Alternative echinacea growth schemes (Echinacea purpurea Moench.)
Keywords:
echinacea; growth schemes; quality; yieldAbstract
The search for raw materials from aromatic and medicinal plants has been very variable over the years, so it is of utmost importance to research the possibilities for recovery of seedlings when it is impossible to sell it on the market. For this reason, the Echinacea seedlings were left for three years on the beds, with the second year part of it being divided and three types of parcels were formed - without thinning and thinning (removal of the plants across the bed 25 cm wide) in 35 cm and 70 cm for different options. Reducing the area of a plant under 0.175 m2, as is the case with the traditional growing scheme with a row spacing of 70 cm and a 25 cm inside the rows, bring to a depopulation of the plant. This was most clearly observed on the above ground mass in the seedbed, where it decreased in the third year from 3.8 to 6.8 times in the different variants against the control.
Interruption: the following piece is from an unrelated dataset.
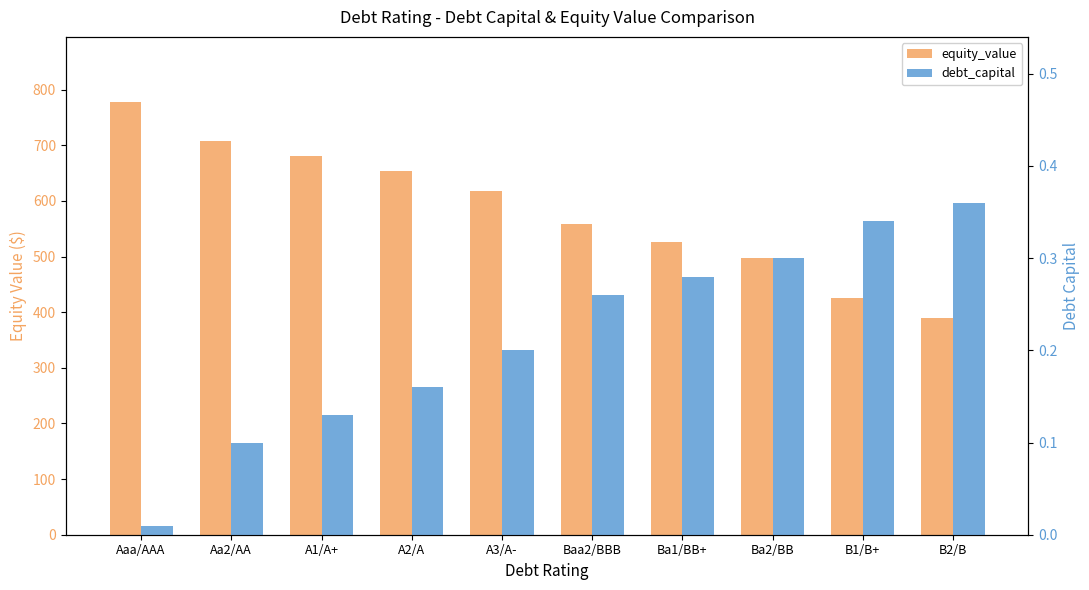

How many groups of bars are there?

10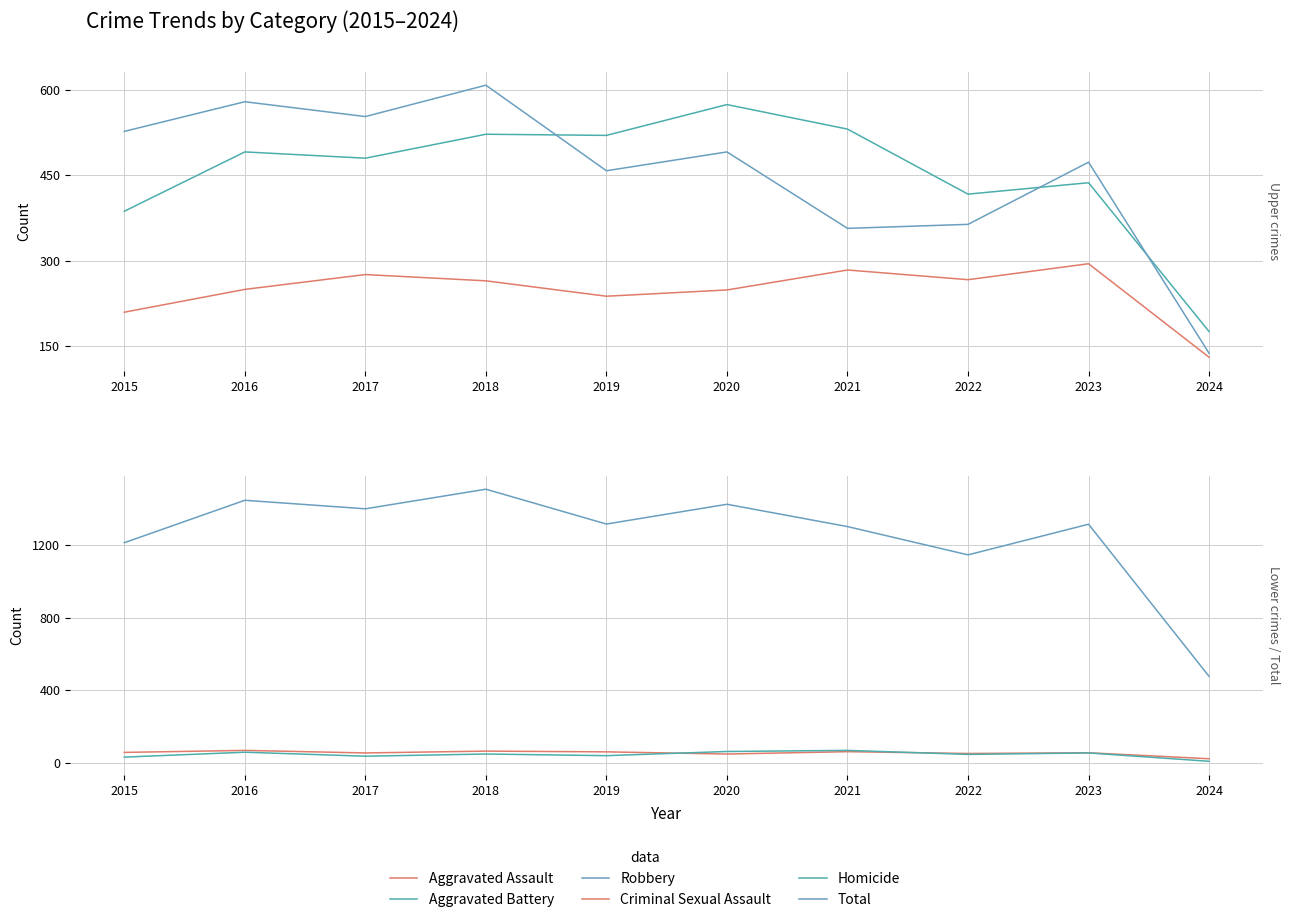

At how many categories does at least one series exceed 1470?

1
In the nursery beds, even the plants of the middle parts of the bed have 3.43 times less leafy mass and form 1.29 times lighter roots than the end plants. At a compacted crop of 35 to 90% of the plants do not form stalks and generative organs in individual variants. The yield of fresh roots obtained in the autumn of the third year of compacted crops marks a reverse trend. In the variant of the sorting of the nurseries in 35 cm, the highest values of 4171 g/m2 were recorded, which is 12 to 26% more than the other variants and 59% more than the control grown under the traditional scheme. Echinacea allows to grow under compacted crops and produce significantly larger roots per unit area, but without performing a thinning in the plant, too many small plants are formed, making it difficult to collect and deteriorate the quality of the raw material.